The role that Artificial Intelligence (AI) plays in various industries including manufacturing, finance, and healthcare is on the rise. Companies are utilizing significant components of AI such as machine and deep learning to improve their efficiency and workflow, to better construct and maintain their equipment, and to boost overall sales.
Over the past few years, AI has noticeably disrupted the automotive industry. The adaptation of AI is changing the way we get around and will continue to have a more substantial impact on transportation. Below are three AI trends in the auto industry that are expected to fuel the growth within this explosive market.
While the ultimate goal for companies is to create a fully-autonomous model, many manufacturers are easing themselves into the conversation by adding smaller-scale features. People are intrigued by the thought of a self-driving car, but they are more interested in the AI-based systems that are currently being installed. In 2015, the installation rate of AI-based systems in new vehicles was 8%, but that number is set to rise dramatically to 109% by 2025 as AI systems in vehicles become standardized.
With advancements in features like automatic braking, collision avoidance systems, pedestrian and cyclists alerts, cross-traffic alerts, and intelligent cruise controls, it’s clear that innovation is focused on driver assistance and safety. Intel Corporation believes that between 2035 and 2045, more than half a million lives could be saved because of autonomous and semi-autonomous vehicles.
However, as much as safety is a goal in the innovation of self-driving cars, it’s also a major concern.

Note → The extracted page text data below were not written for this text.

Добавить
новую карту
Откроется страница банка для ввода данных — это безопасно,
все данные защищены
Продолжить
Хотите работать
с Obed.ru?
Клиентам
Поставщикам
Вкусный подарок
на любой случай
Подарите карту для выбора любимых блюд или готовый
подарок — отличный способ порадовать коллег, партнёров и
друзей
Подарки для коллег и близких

Companies like Uber have tested their robotic vehicles, but there have been many problems including one severe instance that resulted in the death of a pedestrian in March.
As fully autonomous vehicles become more of a reality, extensive regulation, approval, and software validation remain necessary components of the process.
The market for autonomous vehicles is there. NVIDIA claims driverless cars will balloon into an $8 billion opportunity for the company by 2025, and while it will likely be decades until autonomous vehicles are part of our everyday lives, companies and manufacturers are doing what they can to shorten the timeline.
Just as AI has evolved the automotive industry, cloud computing has taken AI to the next level.
Massive tech companies like Oracle are seeing the relationship between AI and cloud computing as an opportunity, and are adapting to serve a growing customer need. CEO Mark Hurd has recognized this need for cloud-based platforms and has catered to the shifting market.
“We became a service company in delivering real software and real-time services, and then we opened up a whole new mid-market of customers we never had before,” said Hurd in a recent podcast with Forbes. “When you take something to the cloud, everybody can be our customer,” he continued. “The market opens up to us now because of the cloud.”
We have already seen auto manufacturers make the shift to cloud platforms. Subaru USA, for example, recently adopted Oracle Cloud Platform’s integration and computing services to deliver a seamless end-user experience to their customers.
How can these cloud-based platforms and applications make life easier for drivers? Big data access and analytics, centralized connectivity, and fast processing speeds give drivers information in real time to enhance the overall driving experience. Some of these applications are already available, while others are coming soon. We’ve seen features such as:
- Locating gas stations and enabling the driver to pay for fuel from inside the vehicle.
- Providing reminders to purchase needed household items as the driver approaches relevant stores.
- Automatically pre-ordering food as the driver approaches a certain restaurant.
Through the continuous collection and analysis of big data, cloud applications will continue to adapt and serve drivers in ways they never thought possible.
Not only does AI have a growing impact on the ways that vehicles are used, but it’s also beginning to affect the way they are manufactured.
One example is quality control. According to a research report from McKinsey Digital, AI-based machines can detect defects up to 90 percent more accurately than humans. Insights from AI-based quality testing can also be used to analyze the root causes of defects and improve overall production processes. Not only will this save money, but it will improve the overall safety of the vehicles and their drivers.
Supply chain management is another example. Accurate forecasting is crucial to achieving a close-match between supply and demand, and AI systems are proving to be a viable solution. AI-based approaches could reduce forecasting errors by 30 to 50 percent. Through machine learning and real-time status views, AI-powered supply chains can adapt and respond to eliminate unnecessary issues and costs.
While some companies are developing these tools internally, others are turning to more established firms like NetSuite to optimize their processes. Their real-time transparency into company performance across all business functions and single version of the truth (SVOT) data warehousing creates an immediate impact on overall business intelligence.
From innovations in manufacturing to driver interaction, artificial intelligence has already started to transform the automotive industry and will continue to have a growing impact for years to come. To stay competitive, auto companies will need to continue to push the envelope and strive for the next best thing.